EXTRACTED DATA:
※ ※ ※

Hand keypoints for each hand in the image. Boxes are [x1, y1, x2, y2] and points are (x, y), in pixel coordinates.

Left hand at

※ ※ ※

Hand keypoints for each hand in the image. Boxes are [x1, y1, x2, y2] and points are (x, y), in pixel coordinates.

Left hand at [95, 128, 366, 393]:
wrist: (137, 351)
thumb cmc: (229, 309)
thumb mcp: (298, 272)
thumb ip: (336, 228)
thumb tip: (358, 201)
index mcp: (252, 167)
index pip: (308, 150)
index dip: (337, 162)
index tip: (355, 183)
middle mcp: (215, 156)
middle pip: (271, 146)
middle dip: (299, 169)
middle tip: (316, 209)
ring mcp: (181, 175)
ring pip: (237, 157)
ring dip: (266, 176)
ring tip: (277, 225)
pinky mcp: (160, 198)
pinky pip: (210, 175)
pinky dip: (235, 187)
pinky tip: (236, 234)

※ ※ ※

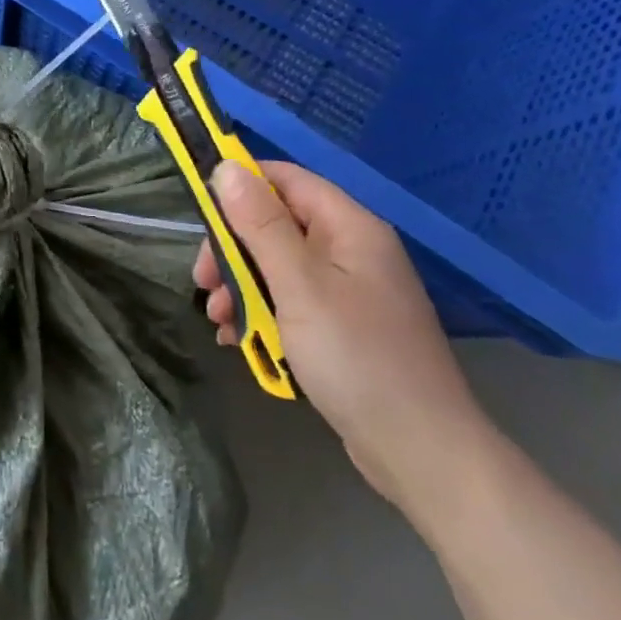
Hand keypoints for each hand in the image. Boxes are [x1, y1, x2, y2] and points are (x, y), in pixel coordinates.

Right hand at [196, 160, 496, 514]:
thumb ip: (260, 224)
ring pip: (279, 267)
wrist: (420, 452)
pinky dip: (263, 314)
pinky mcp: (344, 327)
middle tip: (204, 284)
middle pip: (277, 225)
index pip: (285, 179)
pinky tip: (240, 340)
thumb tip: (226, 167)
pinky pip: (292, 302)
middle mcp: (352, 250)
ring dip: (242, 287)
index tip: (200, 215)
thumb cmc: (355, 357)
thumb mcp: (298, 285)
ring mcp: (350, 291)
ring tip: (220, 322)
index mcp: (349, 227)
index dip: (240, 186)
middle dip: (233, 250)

※ ※ ※

EXERCISE:
Return a word-for-word copy of the lines above from the one holding "pinky tip: (240, 340)" through the one holding "middle dip: (233, 250)", with both of them included and nothing besides.

YOUR SOLUTION:
pinky tip: (240, 340)
thumb tip: (226, 167)
pinky pip: (292, 302)
middle mcp: (352, 250)
ring dip: (242, 287)
index tip: (200, 215)
thumb cmc: (355, 357)
thumb mcp: (298, 285)
ring mcp: (350, 291)
ring tip: (220, 322)
index mcp: (349, 227)
index dip: (240, 186)
middle dip: (233, 250)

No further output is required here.